Among his many progressive ideas, one rule stood above all others in teaching children, that is, that learning and pleasure are inseparable. Mann opposed corporal punishment and one-dimensional pedagogies that turned teaching into telling and school subjects into mere words on a page. He decried the deplorable conditions in which children learned, arguing that schoolhouses should be neat, attractive, and fittingly comfortable for children to learn. He chided textbook publishers for seeking profits and not publishing quality books appropriate to children. He was an ardent supporter of both public and school libraries, seeking to build collections of secular books for adults and children consistent with his advocacy of the separation of church and state. As for school improvement, Mann believed in standards of excellence that extended beyond individual schools and communities.

To Mann, the moral and social issues always turned on the necessity for a system of public education.
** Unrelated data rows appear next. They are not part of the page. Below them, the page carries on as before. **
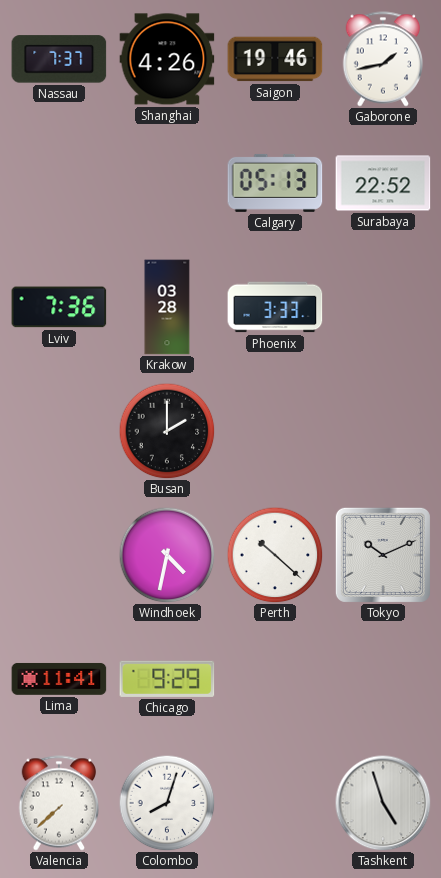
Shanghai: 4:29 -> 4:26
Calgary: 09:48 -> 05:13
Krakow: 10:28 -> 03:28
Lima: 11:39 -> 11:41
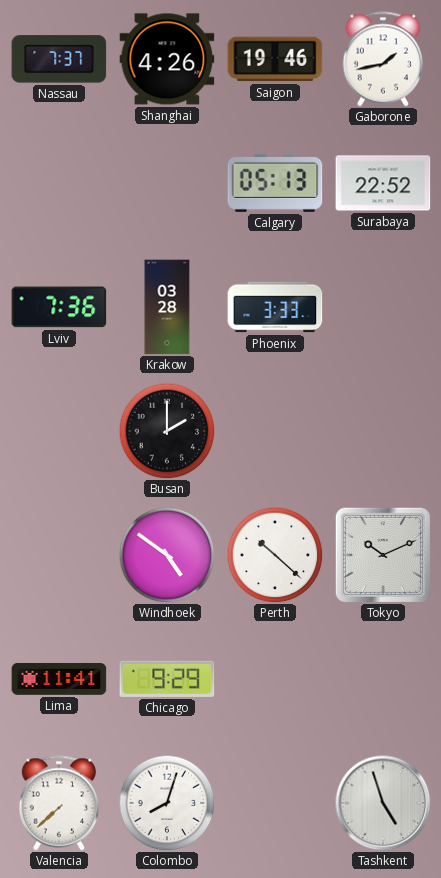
Windhoek: 4:32 -> 4:51
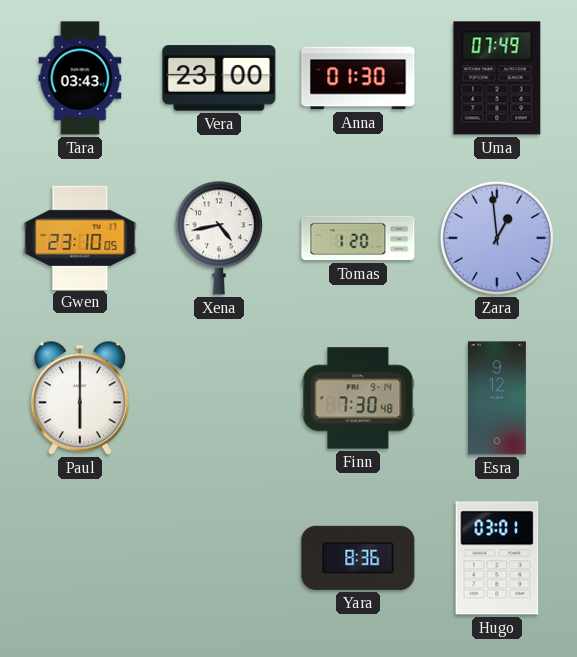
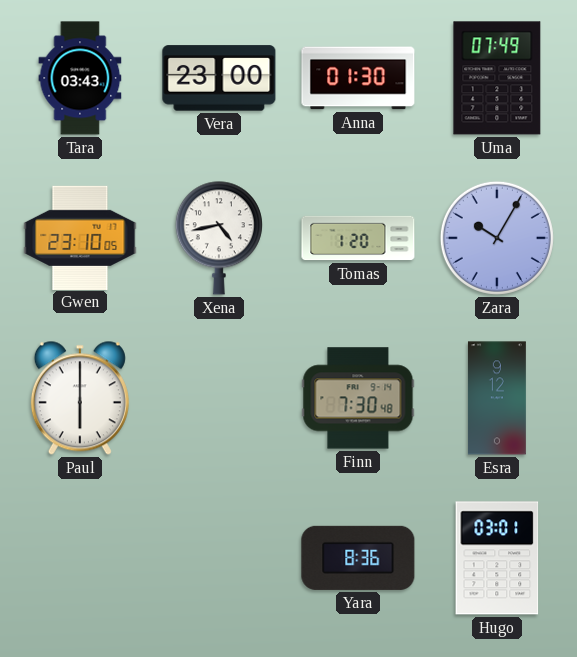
Zara: 12:59 -> 10:05
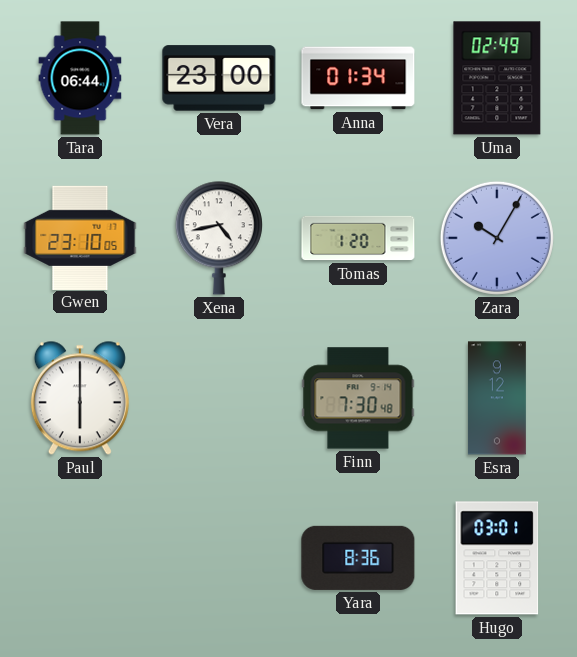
Tara: 03:43 -> 06:44
Anna: 01:30 -> 01:34
Uma: 07:49 -> 02:49
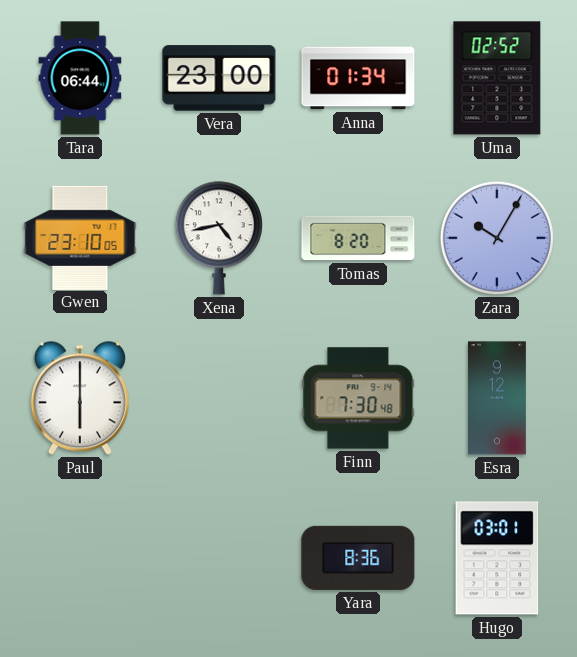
Uma: 02:49 -> 02:52
Tomas: 1:20 -> 8:20
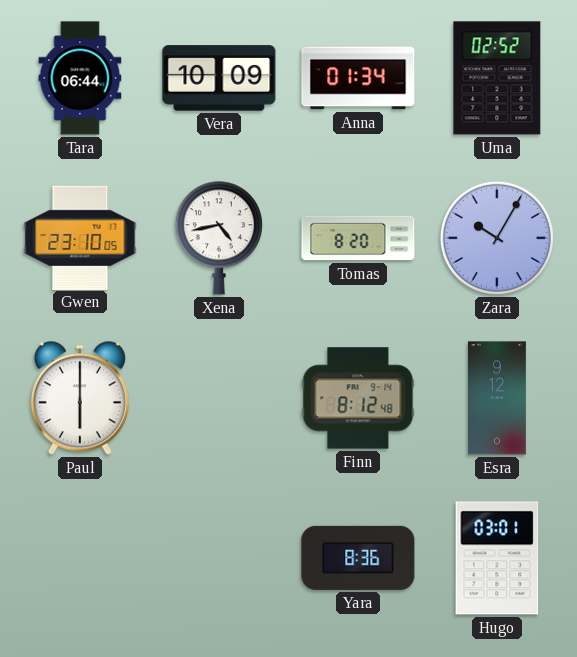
Vera: 23:00 -> 10:09
Finn: 7:30 -> 8:12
He held up education as the most important of all subjects. He could not compromise causes in which he believed, whether the issues be education, temperance, or antislavery. He opened his house in West Newton to Chloe Lee, the first Negro applicant to that normal school. Later in his career, his antislavery views put him in opposition to the great Massachusetts statesman Daniel Webster. Mann, the system builder, understood that slavery itself undermined the potential of public education for all citizens.